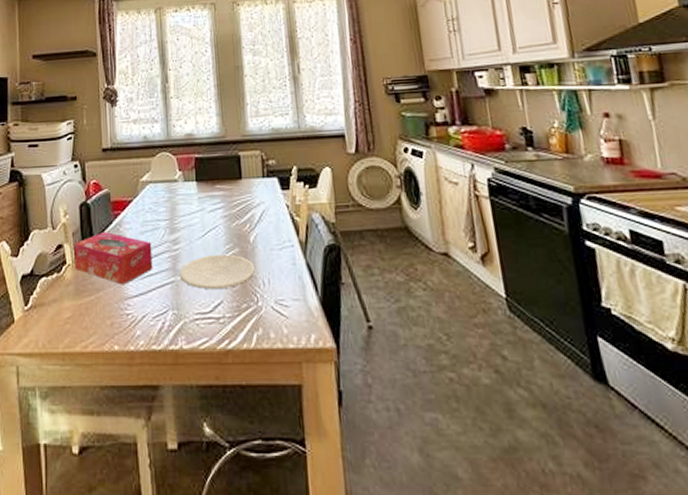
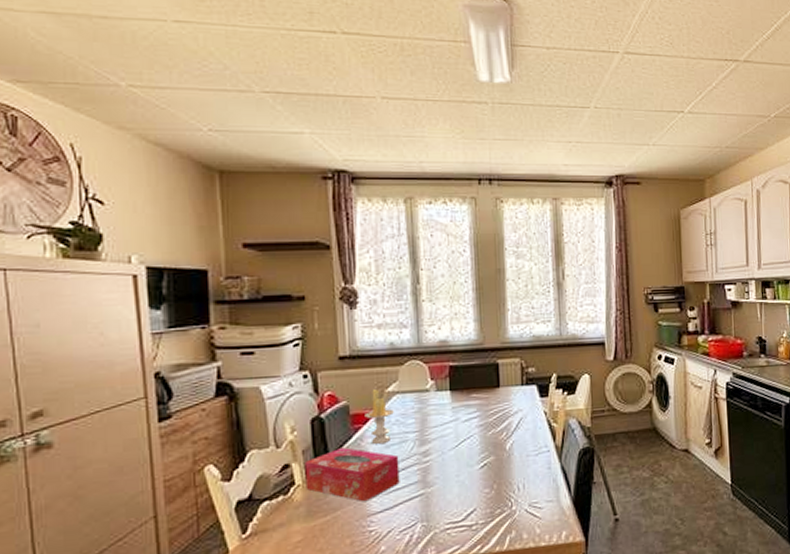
candle: none [123,178,147,231] -> present [365,388,394,445]
plate: present [180,254,256,289] -> none [430,462,511,499]

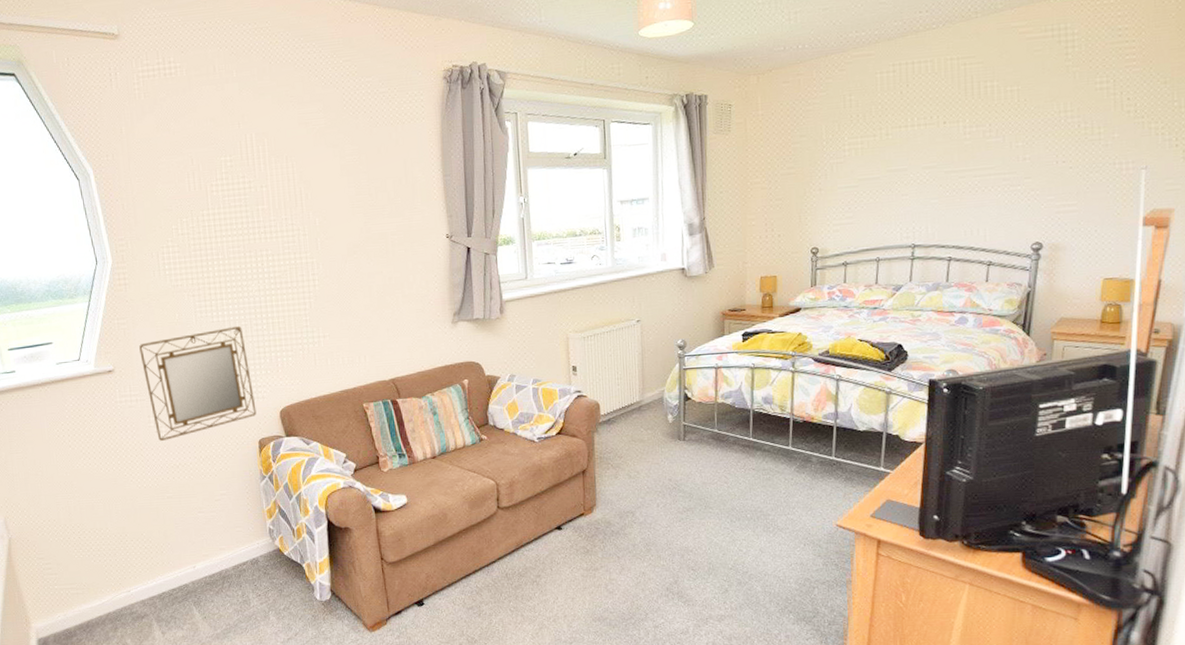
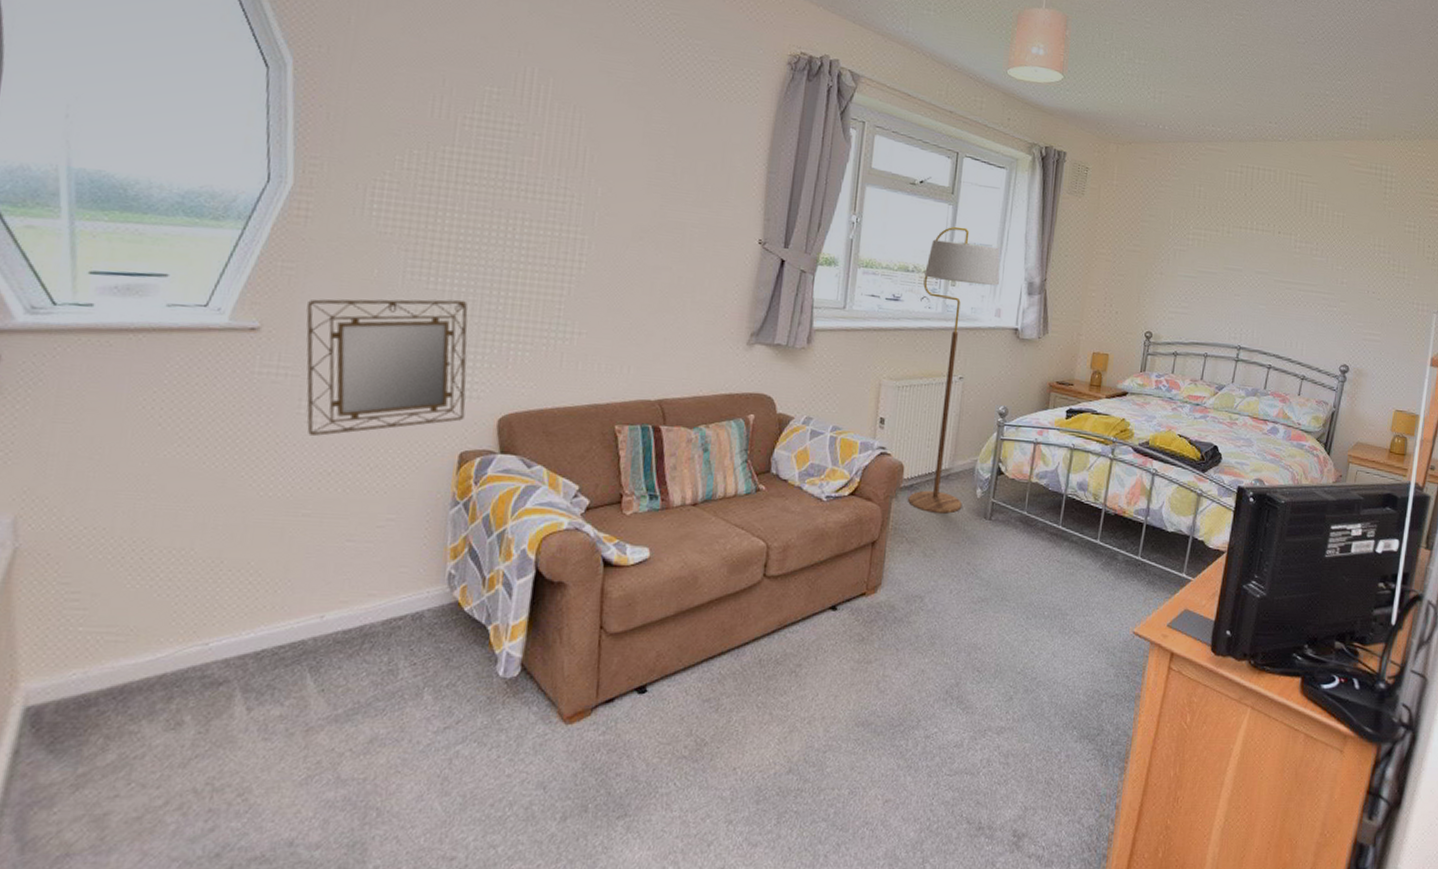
floor lamp: none [591,186,660,441] -> present [908,226,1000,514]

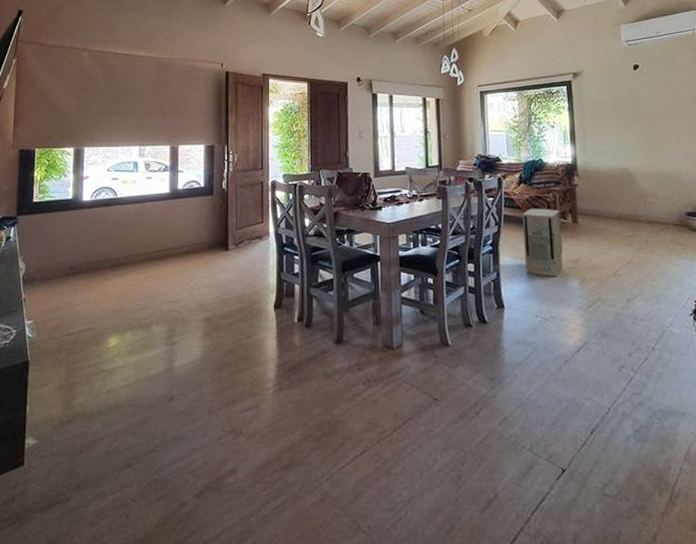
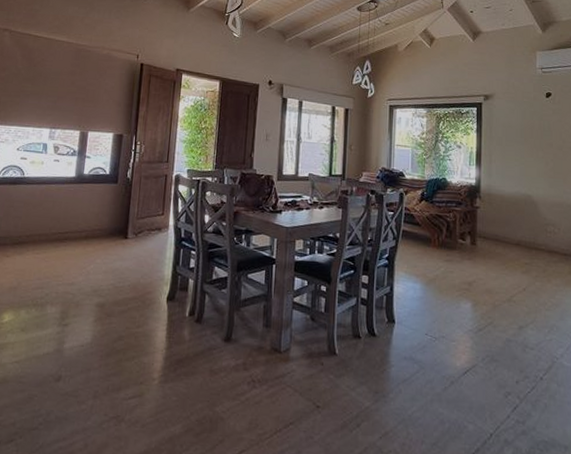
air purifier: present [522,208,563,277] -> none [420,226,459,298]

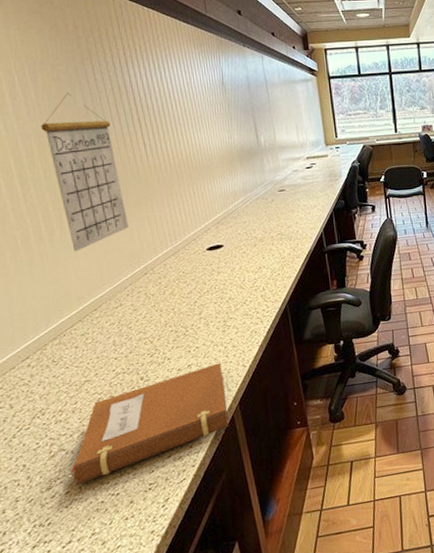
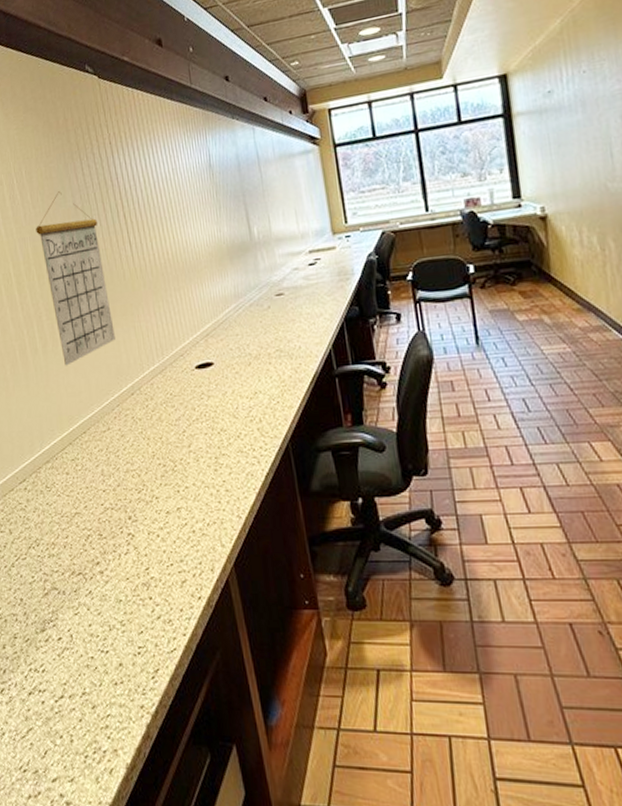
notebook: present [70,363,229,485] -> none [62,509,224,632]

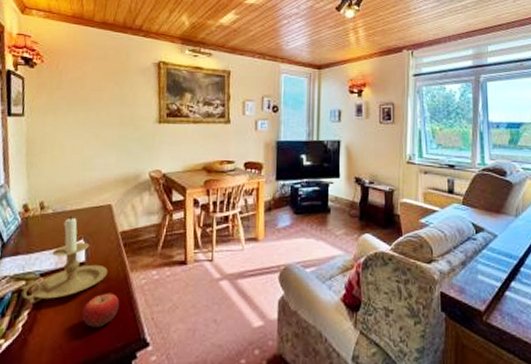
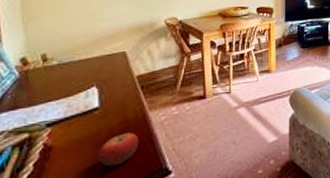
candle holder: present [20,216,107,303] -> none [22,65,124,154]

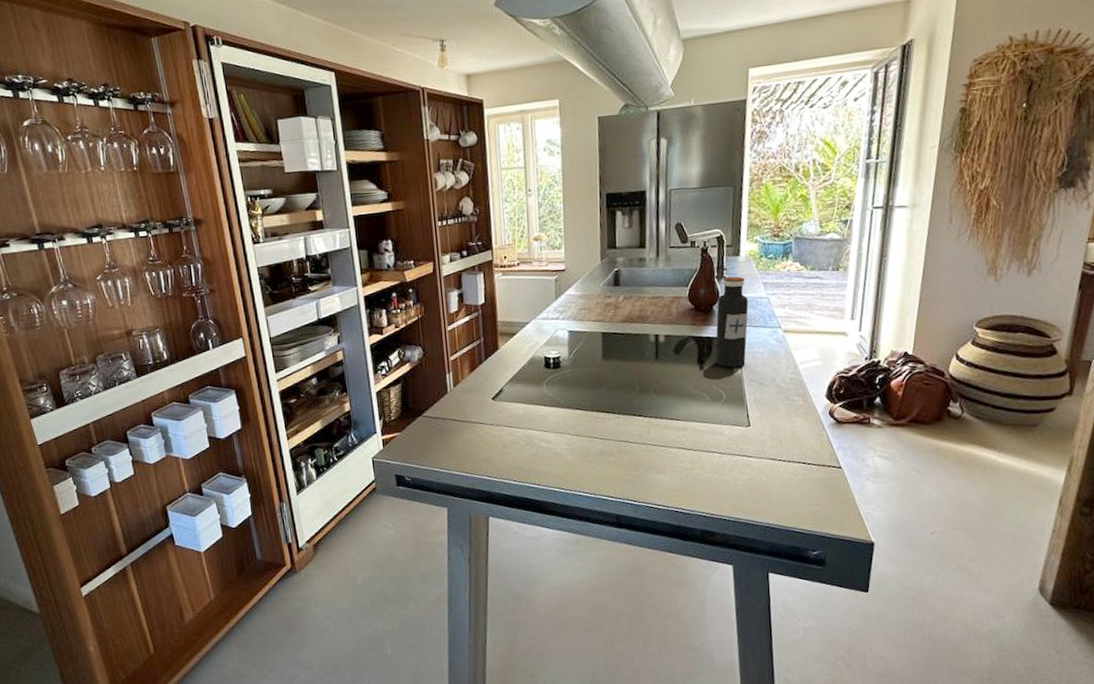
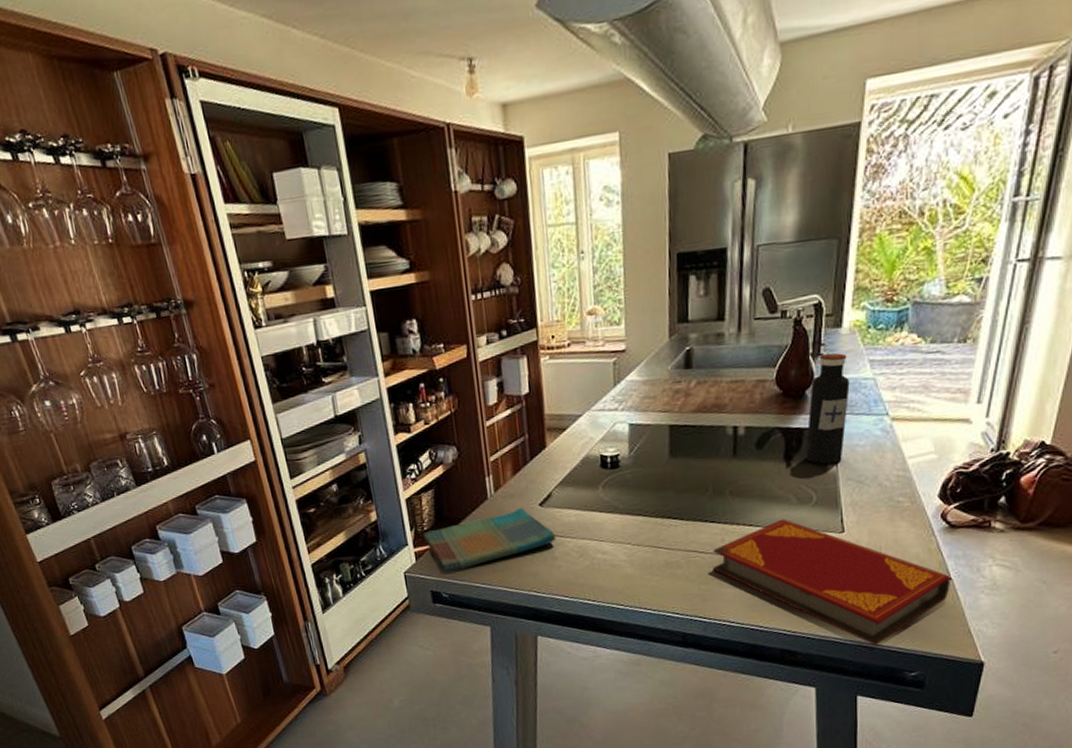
dish towel: none [390,400,507,458] -> present [423,506,556,573]
hardback book: none [641,414,841,527] -> present [712,519,950,645]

******

● What you should do
In how many lines of the records does the string "candle" occur? Answer with the number alone.

● Task answer
2